Wilson Goode Jr. Keeps Fighting
Let’s give Wilson Goode Jr. some credit. He may have lost the election, but he’s still fighting the good fight.
Here’s what happened: Last week — after his re-election hopes were dashed in the city’s primary election — Goode went back to Council and, like so many times before, went to work on behalf of the city’s needier residents.
At issue? A proposed $55 million tax break for the owners of the Gallery to renovate the old mall and repurpose it for high-end shops. (There were a total of six bills in front of Council for the issue to move forward.) Goode wanted to know if the city subsidy would help produce higher-paying jobs for workers there. The short answer? No.
“We’re talking about 1,400 new jobs.” said Goode. “What about the quality of jobs beyond what may already be required by law?”
Joe Coradino, the CEO of PREIT, said forcing new retailers to pay higher wages to workers would drive those retailers away.
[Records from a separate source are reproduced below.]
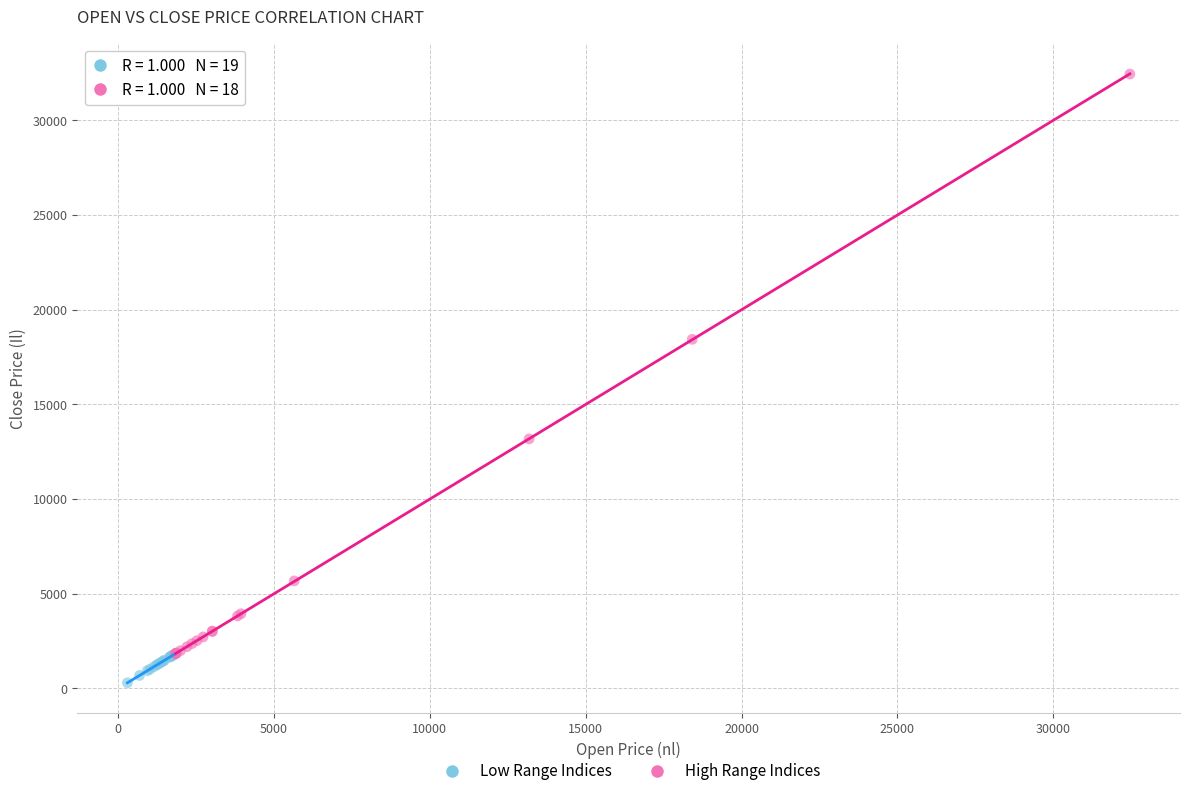

Which series contains the highest Y value?

High Range Indices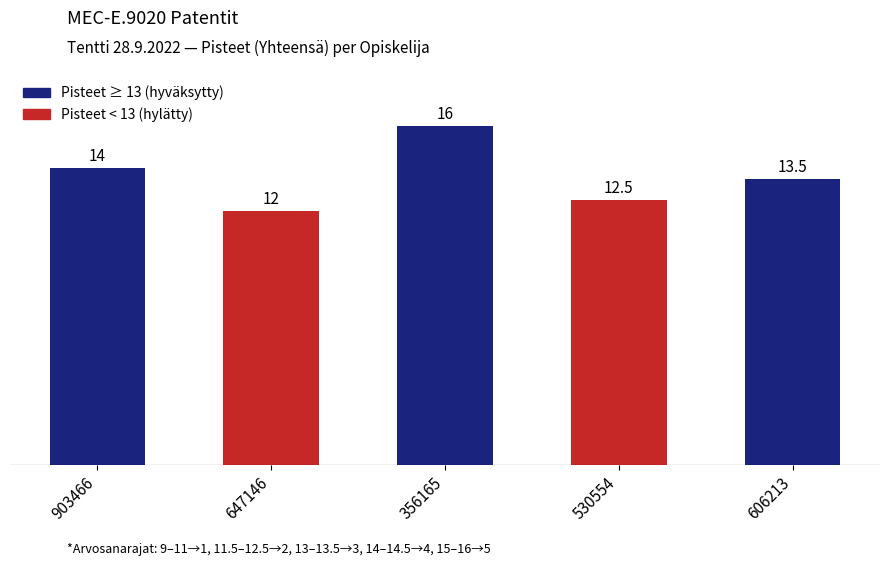

Reading right to left, what are all the values shown in this chart?

606213=13.5	530554=12.5	356165=16.0	647146=12.0	903466=14.0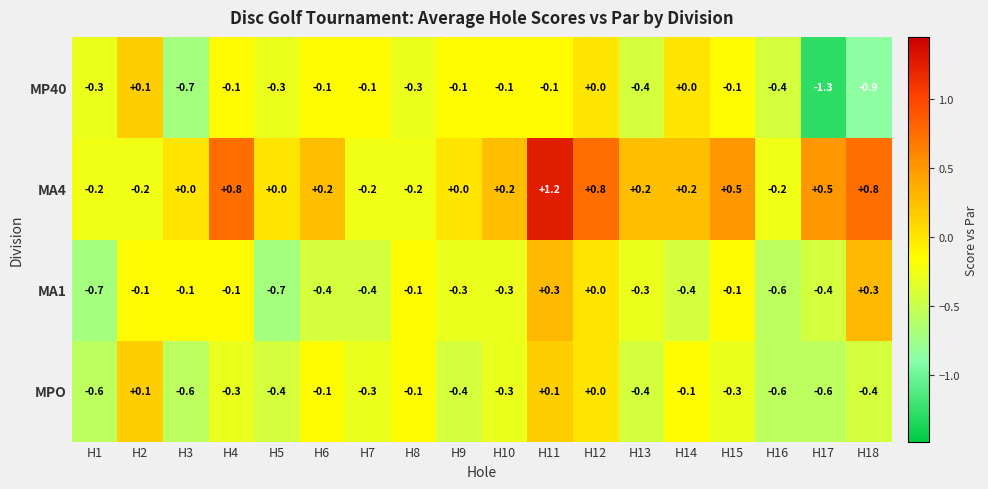

At which category is the sum across all series the highest?

H11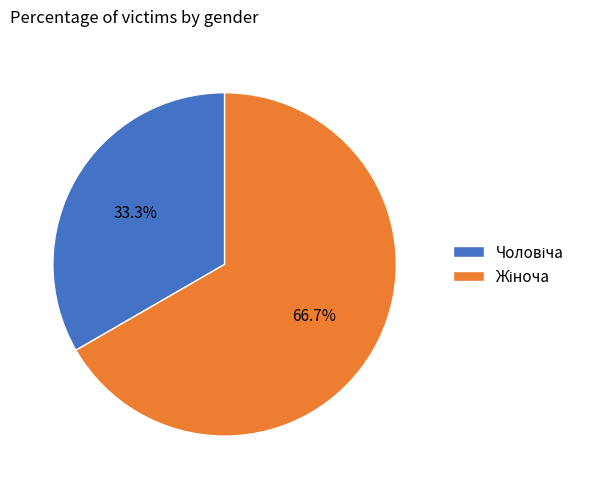

Does any single category account for the majority?

Yes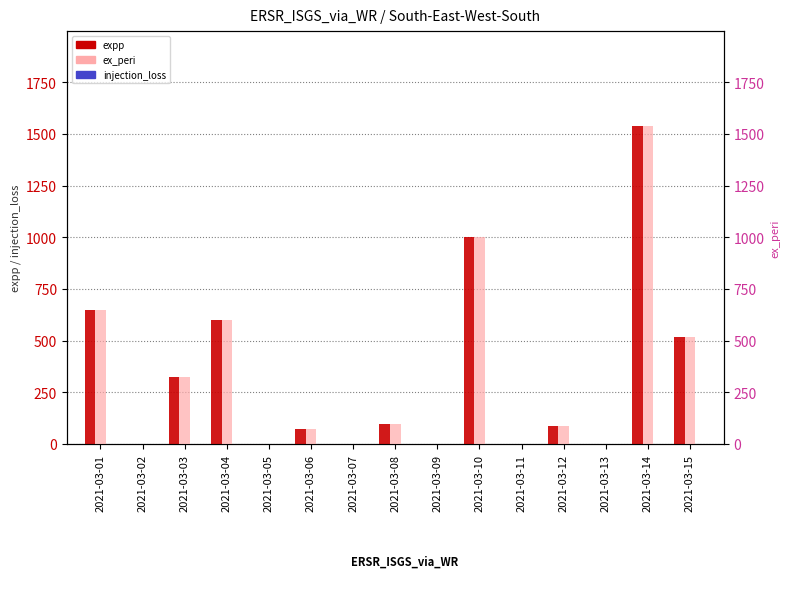

Which category has the lowest value in the expp series?

2021-03-02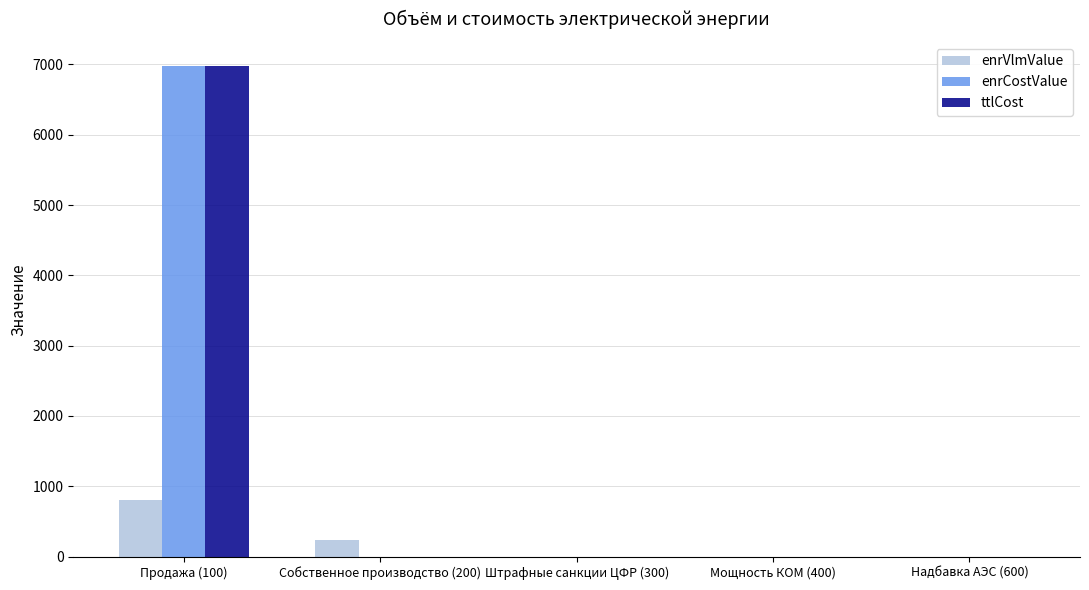

How many values in the enrVlmValue series exceed 0?

2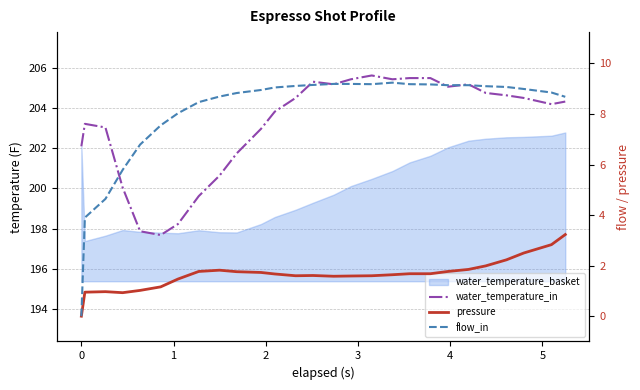

True or false: pressure has a value of 3.1 at 21.

False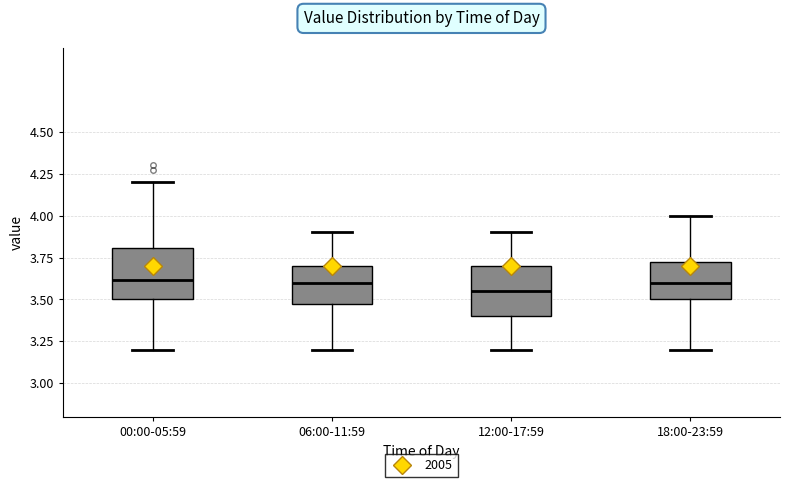

Reading left to right, transcribe this box plot: for each box, give where its median line is, the range the box spans, and where its two whiskers end, as read against the y-axis. The values are not printed on the chart, so give them approximately, as read against the axis.

00:00-05:59: median 3.60, box 3.50 to 3.80, whiskers 3.20 to 4.20
06:00-11:59: median 3.60, box 3.50 to 3.70, whiskers 3.20 to 3.90
12:00-17:59: median 3.55, box 3.40 to 3.70, whiskers 3.20 to 3.90
18:00-23:59: median 3.60, box 3.50 to 3.75, whiskers 3.20 to 4.00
“We don’t believe that we’ll be able to get retailers to come to the Gallery,” said Coradino, “Given the fact that this would be the only location in Philadelphia where they would pay that level of wages.”
Later, Coradino added that workers at the renovated Gallery would get the “same level of job quality that they would have at Cherry Hill mall, or Moorestown Mall.”
One problem with that notion: Neither the Cherry Hill Mall nor the Moorestown Mall is getting a $55 million tax break from the City of Philadelphia!
No surprises there. America’s big businessmen, whatever their rhetoric, tend to act as though market forces are for commoners and socialism is for the elites. Over in Wisconsin, noted union buster Gov. Scott Walker last week signed off on raising taxes in Milwaukee County to help pay for a new arena for the Milwaukee Bucks. No money for teachers, but plenty for billionaire owners of sports teams. It was ever thus.
Goode’s stand, though, raised the question: Why exactly did he lose? Was it the Coffee Can of Destiny? Was his name too familiar? Was it the whole weird dustup over coverage of his aide? Goode, like the city he serves, is definitely, even decidedly imperfect. That’s not always been a problem in our politics, though.
Remember: This election also nearly claimed Councilman Bill Greenlee. Greenlee was only the main sponsor behind the paid sick leave bill Mayor Nutter vetoed twice before allowing to pass — aside from marijuana decriminalization, that has to rank as one of the more significant pieces of progressive legislation to come out of City Hall in recent years.
Why did Greenlee almost lose? Two answers come to mind: First, some voters in an anti-charter mood might’ve confused him with controversial former Councilman Bill Green, now on the SRC. Second: Some voters appear to have held Greenlee’s opposition to bike lanes against him.
Bike lanes are a public good, yes. But it’s a weird, short-sighted sort of progressivism — especially in America’s poorest big city — that lets bike-lane bona fides win out over a tangible victory for Philadelphia’s working poor.
The same forces that nearly claimed Greenlee did claim Goode. You could hardly blame Goode if he had decided, in essence, to take his ball and go home. Instead, he spent his first meetings as a lame duck behaving anything but lame — mustering his remaining power on behalf of Philadelphia workers, as he’d done so many times before.
In the end, Council President Darrell Clarke delayed the package of legislation to see if a deal on wages could somehow be found. It’s possible, I guess, that we’ll end up with the same deal we had before. But the delay — and a chance to get a better deal — is happening because Wilson Goode Jr. is on the council. In a few months, that won’t be the case anymore.